The difficulty of collective thinking was also seen in the daily social relationship, which becomes more difficult due to failures in communication or the lack of empathy with the farmer in situations that affect his productivity. This appears, for example, in the reports by Hayden and Buck, when some consumers felt dissatisfied with the experience provided by CSA and had difficulty expressing their dissatisfaction; or even when a farmer does not find solidarity in some members of the group in the face of a divorce situation that affected his production. Thus, the relationship of trust that is one of the main points of the proposal is weakened in the face of these situations.
Still in this sense, the CSA model finds limits when it expands, since one of its differentials concerning the dominant economic model is in the local character, through small-scale production that allows the integration of society. How could it be possible to involve more and more family farmers and consumers without, however, losing the bonds and feelings of deep commitment and trust stimulated in moments of socialization and socialization?
Bloemer exposes the integrated, local, and “degrowth” thinking proposed by the CSA as a differential. This characteristic that guarantees the relationship of trust and cooperation seems to be threatened when co-producers are not committed to their practical activities, which can be aggravated in a moment of accelerated expansion of the model.
These types of challenges encountered by CSA seem pertinent when we understand that there is a search for the propagation of values and rationality contrary to the principles of an instrumental hegemony, which aims, above all, to adapt the means to the objective ends and calculations.
All the resistances and challenges encountered when proposing alternative forms seem to be innumerable and unavoidable as the initiatives try to move away from meanings that sustain and reinforce pre-established imaginary and dominant rationalities. Thus, the resistance found itself appears as an indicator of the need for a constant search and/or improvement of alternative forms that deviate more from the current hegemonic model.

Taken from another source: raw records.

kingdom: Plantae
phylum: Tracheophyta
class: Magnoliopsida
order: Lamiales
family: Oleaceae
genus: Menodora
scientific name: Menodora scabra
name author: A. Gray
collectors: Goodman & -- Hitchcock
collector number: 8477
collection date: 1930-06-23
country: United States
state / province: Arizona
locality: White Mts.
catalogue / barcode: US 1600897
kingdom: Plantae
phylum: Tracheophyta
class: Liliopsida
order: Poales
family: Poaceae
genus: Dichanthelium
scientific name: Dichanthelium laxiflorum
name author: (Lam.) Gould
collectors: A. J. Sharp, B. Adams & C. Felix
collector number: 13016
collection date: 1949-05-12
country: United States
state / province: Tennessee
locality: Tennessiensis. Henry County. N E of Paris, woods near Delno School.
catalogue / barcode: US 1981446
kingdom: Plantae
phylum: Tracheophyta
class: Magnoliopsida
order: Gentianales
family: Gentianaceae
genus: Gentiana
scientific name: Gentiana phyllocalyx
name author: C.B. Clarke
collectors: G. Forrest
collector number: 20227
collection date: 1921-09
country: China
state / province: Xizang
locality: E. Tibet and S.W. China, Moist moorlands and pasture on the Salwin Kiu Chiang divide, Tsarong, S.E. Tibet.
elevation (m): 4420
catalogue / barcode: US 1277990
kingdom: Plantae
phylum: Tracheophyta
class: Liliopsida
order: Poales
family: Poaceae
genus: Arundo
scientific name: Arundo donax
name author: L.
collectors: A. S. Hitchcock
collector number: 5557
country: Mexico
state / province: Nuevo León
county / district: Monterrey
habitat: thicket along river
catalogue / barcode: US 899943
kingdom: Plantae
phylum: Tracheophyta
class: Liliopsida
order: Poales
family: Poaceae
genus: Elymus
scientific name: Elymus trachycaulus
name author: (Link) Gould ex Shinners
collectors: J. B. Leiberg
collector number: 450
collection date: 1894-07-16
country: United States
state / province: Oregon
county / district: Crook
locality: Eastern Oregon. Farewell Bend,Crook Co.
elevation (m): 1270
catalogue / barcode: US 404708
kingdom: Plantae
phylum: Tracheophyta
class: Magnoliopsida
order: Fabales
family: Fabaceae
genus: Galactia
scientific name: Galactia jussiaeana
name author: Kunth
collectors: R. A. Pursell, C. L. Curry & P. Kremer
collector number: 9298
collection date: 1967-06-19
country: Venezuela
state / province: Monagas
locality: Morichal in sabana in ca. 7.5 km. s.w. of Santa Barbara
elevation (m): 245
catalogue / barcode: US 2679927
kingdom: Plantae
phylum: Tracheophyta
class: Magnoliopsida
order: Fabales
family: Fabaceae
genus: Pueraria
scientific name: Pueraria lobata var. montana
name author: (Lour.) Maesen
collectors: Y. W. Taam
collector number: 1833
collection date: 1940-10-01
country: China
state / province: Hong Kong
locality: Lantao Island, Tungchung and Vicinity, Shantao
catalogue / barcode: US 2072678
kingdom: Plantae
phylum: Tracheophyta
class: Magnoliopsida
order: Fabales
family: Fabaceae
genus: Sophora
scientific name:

What Does Agriculture Mean?
Whoever chooses to be part of a CSA, ceases to be a consumer and becomes a co-grower or co-grower. What changes is the relationship that the townspeople have with farmers and their food? Unlike a consumer who goes to the market to buy the food presented as products and at a price, a CSA co-farmer finances the entire production of his food knows where he eats from, knows who produced it, and participates in community activities. CSA Brasil created the motto “from the culture of price to the culture of appreciation” which explains in a few words this transformation proposed by the CSA movement.